Por este motivo, las compañías tienden a buscar empleados más flexibles y dinámicos, que se adapten rápidamente a los cambios para cumplir con las exigencias de un entorno de negocios cada vez más competitivo. La finalidad de encontrar trabajadores de este tipo es mejorar la eficiencia y la rentabilidad de las empresas.

Cada vez se buscan modelos de negocio con una mayor optimización de los recursos y, en el caso del capital humano, plantillas más reducidas, pero con mayor talento y más capacidad para productivos. También se valoran cada vez más las competencias de liderazgo, comunicación, innovación y resolución de conflictos, y en este aspecto los jóvenes formados son la mejor inversión.

La organización del trabajo en las empresas sufrirá en un futuro próximo, y de hecho ya está sufriendo, grandes transformaciones, que incluyen una mayor conectividad.
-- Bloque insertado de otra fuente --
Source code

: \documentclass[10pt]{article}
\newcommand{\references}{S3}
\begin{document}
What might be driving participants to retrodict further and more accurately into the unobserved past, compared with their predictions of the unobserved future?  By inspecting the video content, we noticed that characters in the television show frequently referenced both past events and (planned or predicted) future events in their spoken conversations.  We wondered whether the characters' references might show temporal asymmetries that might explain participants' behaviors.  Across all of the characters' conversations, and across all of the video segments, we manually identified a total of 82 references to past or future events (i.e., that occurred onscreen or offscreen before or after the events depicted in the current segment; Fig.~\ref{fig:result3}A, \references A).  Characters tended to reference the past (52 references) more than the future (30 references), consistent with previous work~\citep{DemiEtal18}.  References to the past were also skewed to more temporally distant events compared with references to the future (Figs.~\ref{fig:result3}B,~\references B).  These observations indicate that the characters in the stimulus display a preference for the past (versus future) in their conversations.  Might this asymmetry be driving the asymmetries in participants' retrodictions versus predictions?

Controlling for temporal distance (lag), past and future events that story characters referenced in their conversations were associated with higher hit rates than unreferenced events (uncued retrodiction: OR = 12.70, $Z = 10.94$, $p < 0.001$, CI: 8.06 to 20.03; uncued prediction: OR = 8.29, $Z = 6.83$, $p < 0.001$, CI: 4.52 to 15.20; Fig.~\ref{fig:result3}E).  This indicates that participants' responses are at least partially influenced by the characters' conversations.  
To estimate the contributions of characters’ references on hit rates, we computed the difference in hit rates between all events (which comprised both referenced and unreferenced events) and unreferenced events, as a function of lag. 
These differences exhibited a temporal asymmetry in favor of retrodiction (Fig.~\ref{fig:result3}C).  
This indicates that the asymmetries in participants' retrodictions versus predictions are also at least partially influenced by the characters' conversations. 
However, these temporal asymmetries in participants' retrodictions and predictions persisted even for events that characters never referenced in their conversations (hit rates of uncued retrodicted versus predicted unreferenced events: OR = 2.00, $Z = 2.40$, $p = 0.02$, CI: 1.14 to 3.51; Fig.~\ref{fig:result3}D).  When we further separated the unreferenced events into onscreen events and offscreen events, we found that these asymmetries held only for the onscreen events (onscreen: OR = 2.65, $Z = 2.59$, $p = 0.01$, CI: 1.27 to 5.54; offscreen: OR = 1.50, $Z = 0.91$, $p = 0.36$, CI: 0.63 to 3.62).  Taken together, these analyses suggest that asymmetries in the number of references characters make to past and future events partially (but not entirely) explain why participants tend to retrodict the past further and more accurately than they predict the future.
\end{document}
Esto implica también cambios en la naturaleza de los puestos de trabajo, donde cada vez más prima el talento cualificado y formado en últimas tecnologías, y nada mejor que los jóvenes para cumplir con dichas expectativas.

Las cuatro claves para alcanzar el talento

En un entorno cambiante, las nuevas tecnologías, el comercio exterior, el espíritu emprendedor o unas buenas dotes de comunicación, son la clave para salir adelante en el mundo empresarial, y por lo tanto se requieren profesionales capaces de adquirir  estas nuevas habilidades y de reorientarse, y nada mejor que los jóvenes de las generaciones que se incorporan ahora al mercado laboral, que cumplen con cinco los requisitos básicos.

  • La informática: La tecnología ya forma parte de la vida diaria de los individuos y por ello, se ha creado una sociedad paralela que debe ser regulada. La ciberseguridad se posiciona sin ninguna duda como una opción cada vez más demandada
  • La ambición exterior: La internacionalización de las empresas es cada vez mayor, y por esto, las compañías buscan incorporar profesionales que puedan hacer frente a este exigente proceso, que puedan desarrollar nuevas oportunidades, y que tengan un dominio logístico para importar y exportar, y por supuesto, que tengan un buen dominio de idiomas.
  • El espíritu emprendedor: Las reorientación y la reinvención son necesarias para no morir en el mundo empresarial y, por esto, los empresarios deben buscar personas que puedan protagonizar el desarrollo de los proyectos innovadores y creativos.
  • La comunicación: Las habilidades comunicativas resultan esenciales en la actualidad. Son un claro símbolo de liderazgo y dirección, ya que un buen comunicador es capaz de alcanzar un éxito que una empresa por sí sola no conseguiría.